Return with me to Abu Ghraib. You remember it. You may not want to, but you do.
The Iraqi prison was the epicenter of an international scandal in 2004 when it was revealed that U.S. soldiers were mistreating detainees, forcing them to stand in stress positions, sexually humiliating them, menacing them with dogs, denying them clothes, dragging them on leashes, threatening them with electrocution.
All of it was captured in photos that shocked the world. One of the most memorable showed then-21-year-old Army private Lynndie England, cigarette poking from a idiotic grin, index fingers cocked like guns as she pointed to the genitals of a naked Iraqi man.
Bloodless legalese
We stared at those images and asked how this could have happened, how American soldiers could have become so degraded and undisciplined, could have wandered so far afield from the moorings of simple, human decency. Many answers were proffered. Mob mentality. Dehumanizing conditions. Lack of oversight.

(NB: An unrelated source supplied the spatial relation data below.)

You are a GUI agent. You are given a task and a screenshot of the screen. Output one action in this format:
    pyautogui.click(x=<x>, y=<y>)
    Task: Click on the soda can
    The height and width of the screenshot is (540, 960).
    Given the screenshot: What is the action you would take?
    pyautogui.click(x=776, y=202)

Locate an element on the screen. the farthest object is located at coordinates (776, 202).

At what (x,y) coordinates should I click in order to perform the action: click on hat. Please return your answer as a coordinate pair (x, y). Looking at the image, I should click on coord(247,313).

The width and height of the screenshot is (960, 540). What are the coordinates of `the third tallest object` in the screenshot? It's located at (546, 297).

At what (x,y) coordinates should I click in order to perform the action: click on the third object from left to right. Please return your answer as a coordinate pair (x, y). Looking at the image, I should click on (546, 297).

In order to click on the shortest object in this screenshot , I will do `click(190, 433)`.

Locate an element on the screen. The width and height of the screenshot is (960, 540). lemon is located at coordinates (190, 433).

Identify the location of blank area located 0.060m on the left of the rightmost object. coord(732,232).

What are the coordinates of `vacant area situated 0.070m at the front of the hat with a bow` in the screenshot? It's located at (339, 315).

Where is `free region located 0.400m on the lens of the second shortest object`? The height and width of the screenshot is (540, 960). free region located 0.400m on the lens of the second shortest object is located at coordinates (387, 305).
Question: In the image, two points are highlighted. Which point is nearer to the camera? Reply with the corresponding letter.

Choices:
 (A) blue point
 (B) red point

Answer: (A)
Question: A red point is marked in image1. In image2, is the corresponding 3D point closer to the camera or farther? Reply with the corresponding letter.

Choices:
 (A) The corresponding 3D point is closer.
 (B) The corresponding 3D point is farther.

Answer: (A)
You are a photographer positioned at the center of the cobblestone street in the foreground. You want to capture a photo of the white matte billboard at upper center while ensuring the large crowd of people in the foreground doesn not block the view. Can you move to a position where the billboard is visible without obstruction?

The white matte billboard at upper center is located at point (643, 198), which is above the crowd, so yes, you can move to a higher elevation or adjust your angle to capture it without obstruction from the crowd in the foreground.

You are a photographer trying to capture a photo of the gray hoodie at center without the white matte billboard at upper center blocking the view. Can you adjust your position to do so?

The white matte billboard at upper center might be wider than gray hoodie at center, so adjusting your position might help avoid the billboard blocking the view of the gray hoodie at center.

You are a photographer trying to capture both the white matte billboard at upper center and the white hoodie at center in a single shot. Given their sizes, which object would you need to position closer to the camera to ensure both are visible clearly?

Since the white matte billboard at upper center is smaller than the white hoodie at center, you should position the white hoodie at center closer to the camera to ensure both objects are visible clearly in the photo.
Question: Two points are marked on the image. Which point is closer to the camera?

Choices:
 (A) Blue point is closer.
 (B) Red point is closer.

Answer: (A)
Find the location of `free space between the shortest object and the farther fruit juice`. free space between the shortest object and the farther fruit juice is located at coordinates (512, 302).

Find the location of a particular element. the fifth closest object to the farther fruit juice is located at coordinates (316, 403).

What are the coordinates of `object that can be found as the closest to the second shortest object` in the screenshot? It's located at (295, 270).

But as the years have passed, a truer answer has coalesced. Where did these young soldiers get the idea that the rules were suspended, that free rein was given, that they could do whatever they wanted to the men in their custody?
It came from the top.
The latest proof: a recently declassified 2003 memo from John Yoo, then a Justice Department lawyer. The memo, eventually rescinded by Justice, authorized torture as a means of interrogation, a finding that carried the force of law.
Much of the media coverage of the 81-page document has focused on the -- and this word is unavoidably ironic -- bloodless legalese in which Yoo contemplates the permissibility of putting a prisoner's eyes out, slitting his tongue, scalding him with water, dosing him with mind-altering drugs, disfiguring him with acid.
But what is also appalling is Yoo's contention -- repeatedly restated in the memo -- that in time of war the president enjoys virtually unfettered authority over, and is accountable to no one for, the treatment of prisoners.
Presidential authority
Legal scholars have accused Yoo of sloppy reasoning. Eugene Fidell, who teaches military justice at Yale and American universities, told the International Herald Tribune the document was a monument to the ''imperial presidency.'' Yoo disagrees. He calls the memo a ''boilerplate'' defense of presidential authority.
Your humble correspondent doesn't know from legal scholarship. He does know this: Seven years ago when the nation was attacked and Americans wanted to pitch in, wanted to help, wanted to sacrifice, our leaders told us to go shopping. Prop the economy up, they said. Don't worry about the war. Let us handle it. Go shopping.
And we we did. Nor, scared as we were, eager for the illusion of security as we were, did we look too closely or examine too intently the things that were being done in our names. We became, many of us, expert at ignoring the screams from behind the curtain, discounting the growing mountain of evidence that things were not as we had been told, brushing off nagging questions about what we have become and how that does not square with what we are supposed to be.
We shopped, and did not fret overmuch about the price of our moral laxity.
Maybe that's because the price is paid in tiny increments of our national honor yet somehow, never by those who most deserve to foot the bill. So that, seven years later, George W. Bush is still president of the United States, Donald Rumsfeld is working on his memoirs, John Yoo is a law professor at UC Berkeley.
But Lynndie England is a single mother, on parole and looking for work, living in a trailer with her folks.